Stored items from a collection
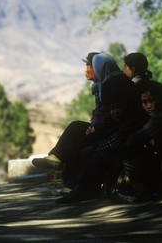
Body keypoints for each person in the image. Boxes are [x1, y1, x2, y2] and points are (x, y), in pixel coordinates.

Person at [55, 53, 147, 203]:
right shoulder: (112, 83)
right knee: (84, 140)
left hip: (125, 132)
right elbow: (106, 113)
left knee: (93, 149)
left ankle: (82, 188)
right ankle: (78, 184)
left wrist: (95, 130)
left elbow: (113, 118)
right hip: (118, 130)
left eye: (91, 67)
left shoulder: (114, 84)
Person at [32, 52, 100, 182]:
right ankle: (62, 168)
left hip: (104, 130)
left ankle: (59, 162)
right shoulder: (97, 87)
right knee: (75, 135)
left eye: (88, 66)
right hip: (98, 127)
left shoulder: (105, 87)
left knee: (75, 128)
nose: (85, 70)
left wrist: (96, 126)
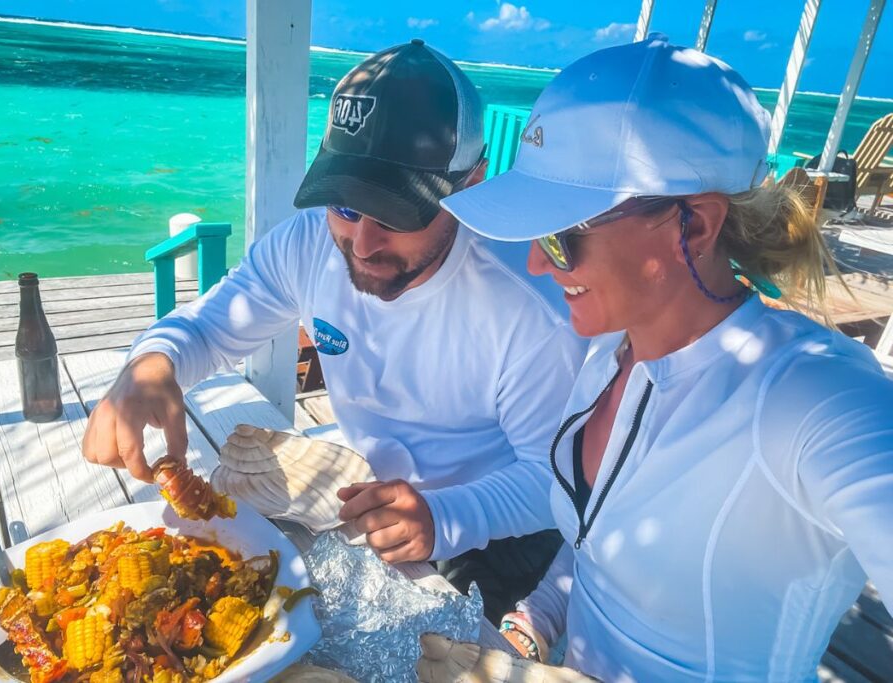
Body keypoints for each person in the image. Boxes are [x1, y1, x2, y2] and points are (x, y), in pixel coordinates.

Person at [433, 34, 893, 682]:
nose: (537, 262)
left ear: (696, 226)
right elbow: (599, 545)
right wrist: (533, 622)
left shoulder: (810, 396)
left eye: (562, 235)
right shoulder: (608, 353)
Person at [81, 39, 587, 622]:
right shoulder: (307, 244)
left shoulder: (529, 306)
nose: (363, 244)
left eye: (398, 214)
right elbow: (212, 327)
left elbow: (559, 481)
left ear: (470, 186)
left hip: (498, 536)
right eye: (345, 206)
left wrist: (444, 517)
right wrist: (151, 364)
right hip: (372, 502)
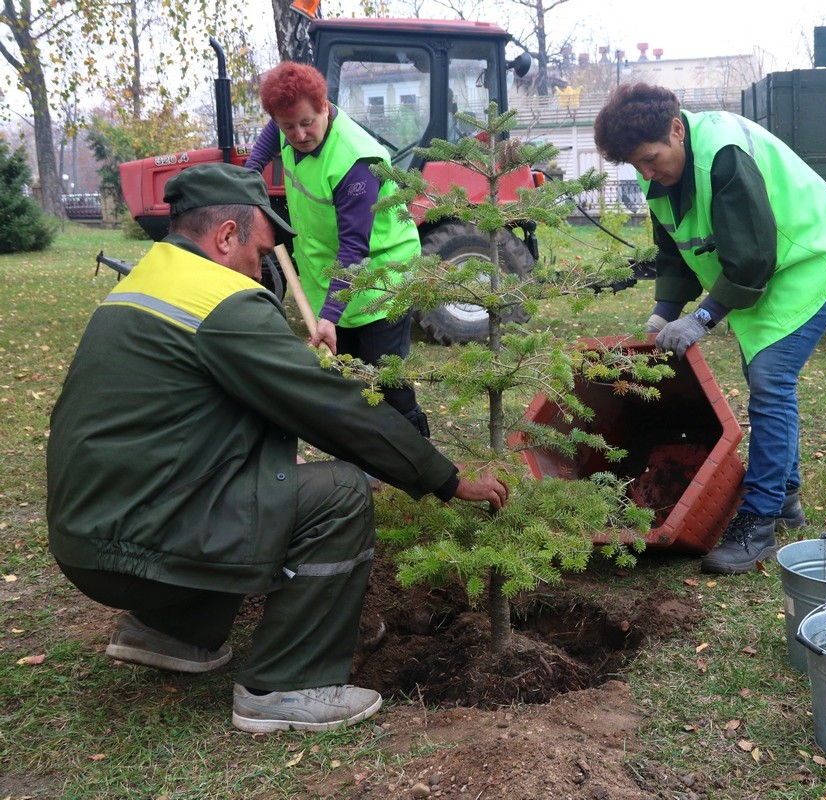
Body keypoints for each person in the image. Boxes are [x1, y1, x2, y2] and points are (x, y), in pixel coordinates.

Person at [46, 163, 509, 733]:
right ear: (225, 237)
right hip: (137, 546)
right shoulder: (222, 302)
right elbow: (328, 406)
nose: (261, 268)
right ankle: (287, 685)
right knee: (339, 491)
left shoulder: (143, 282)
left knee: (267, 477)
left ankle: (171, 631)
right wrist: (442, 475)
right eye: (260, 252)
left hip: (89, 537)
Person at [593, 83, 826, 576]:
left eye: (652, 159)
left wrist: (703, 318)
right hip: (756, 269)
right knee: (765, 376)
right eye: (637, 166)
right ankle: (786, 498)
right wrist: (663, 313)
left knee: (770, 381)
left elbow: (753, 259)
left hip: (807, 255)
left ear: (676, 129)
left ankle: (758, 524)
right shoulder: (661, 174)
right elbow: (675, 250)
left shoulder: (723, 157)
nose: (648, 173)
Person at [243, 61, 430, 438]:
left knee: (383, 377)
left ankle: (418, 450)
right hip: (329, 273)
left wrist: (329, 315)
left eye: (307, 122)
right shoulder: (289, 123)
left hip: (380, 275)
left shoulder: (355, 162)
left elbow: (354, 247)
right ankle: (371, 457)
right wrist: (248, 175)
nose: (298, 134)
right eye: (288, 126)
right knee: (349, 375)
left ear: (325, 106)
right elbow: (270, 135)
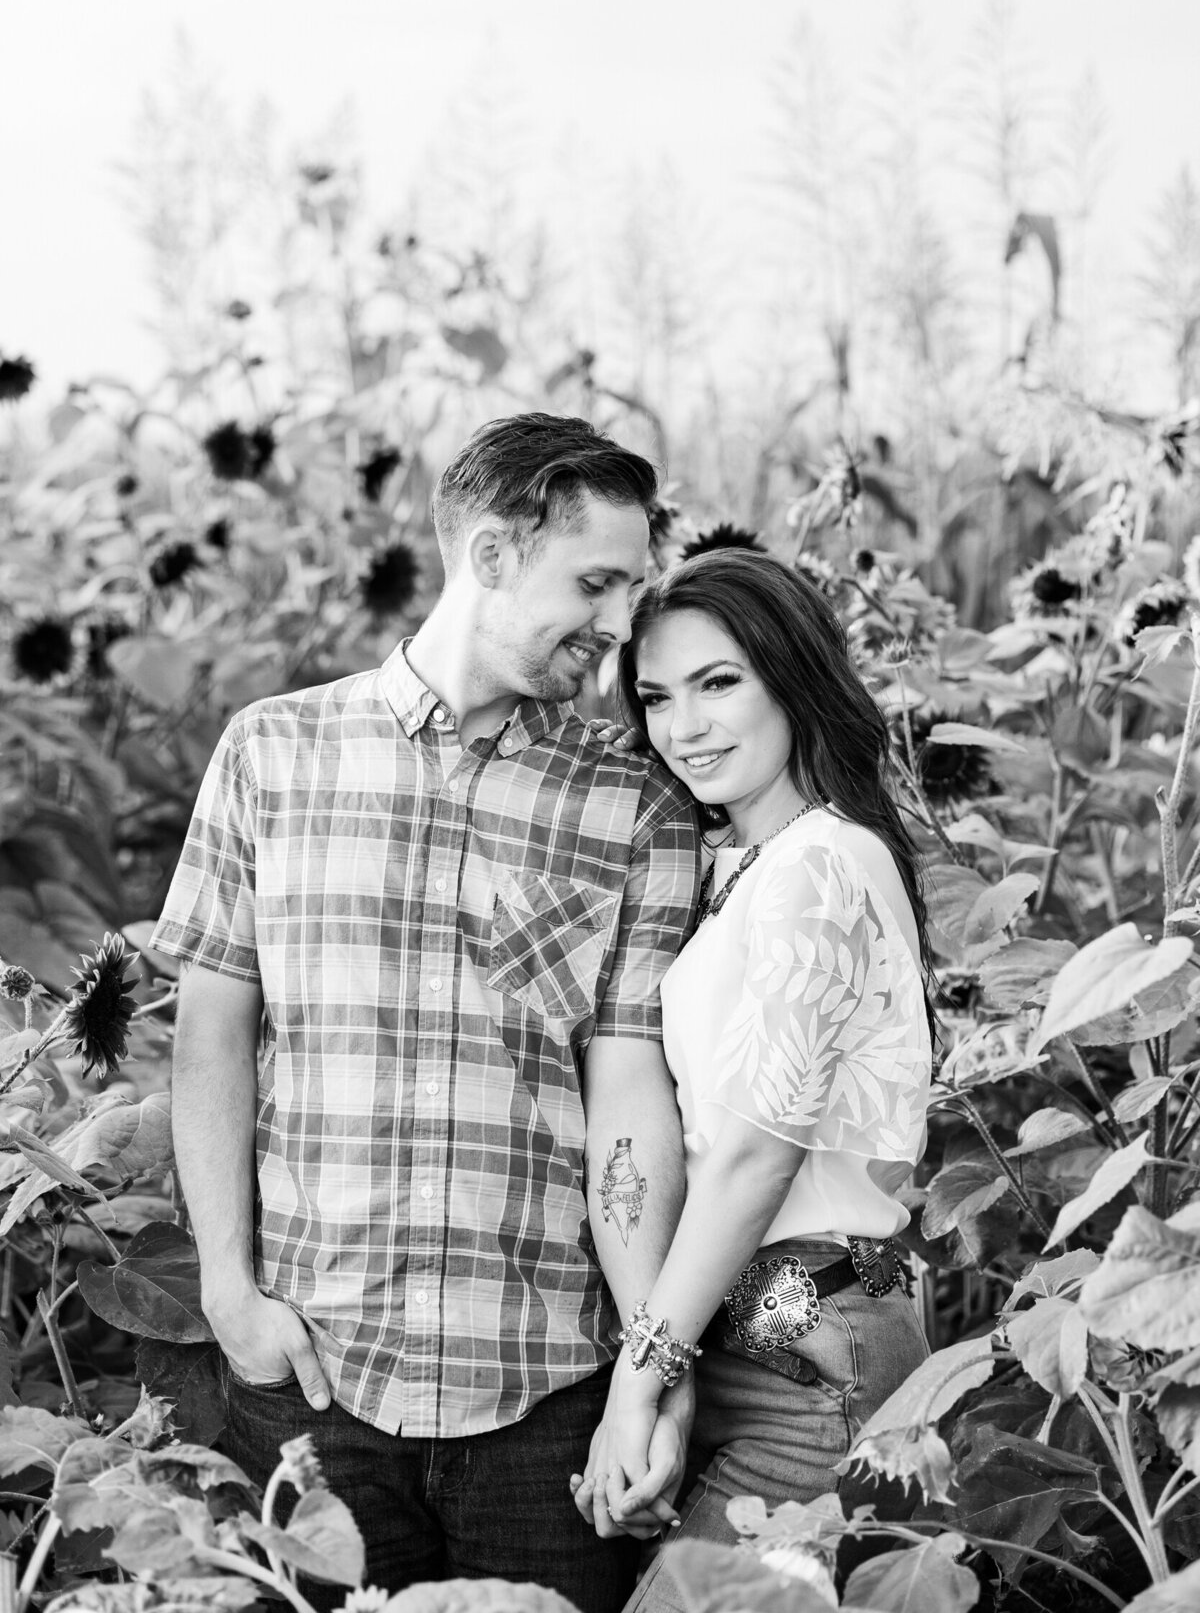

> **PROBLEM**
Your copy should begin at the line containing "left eye: (307, 122)" and end at the last line of the data above, matching each line exactly and holding no pictures.

> **PROBLEM SOLUTION**
left eye: (307, 122)
right shoulder: (289, 123)
left hip: (380, 275)
left shoulder: (355, 162)
left elbow: (354, 247)
right ankle: (371, 457)
right wrist: (248, 175)
nose: (298, 134)
right eye: (288, 126)
right knee: (349, 375)
left ear: (325, 106)
right elbow: (270, 135)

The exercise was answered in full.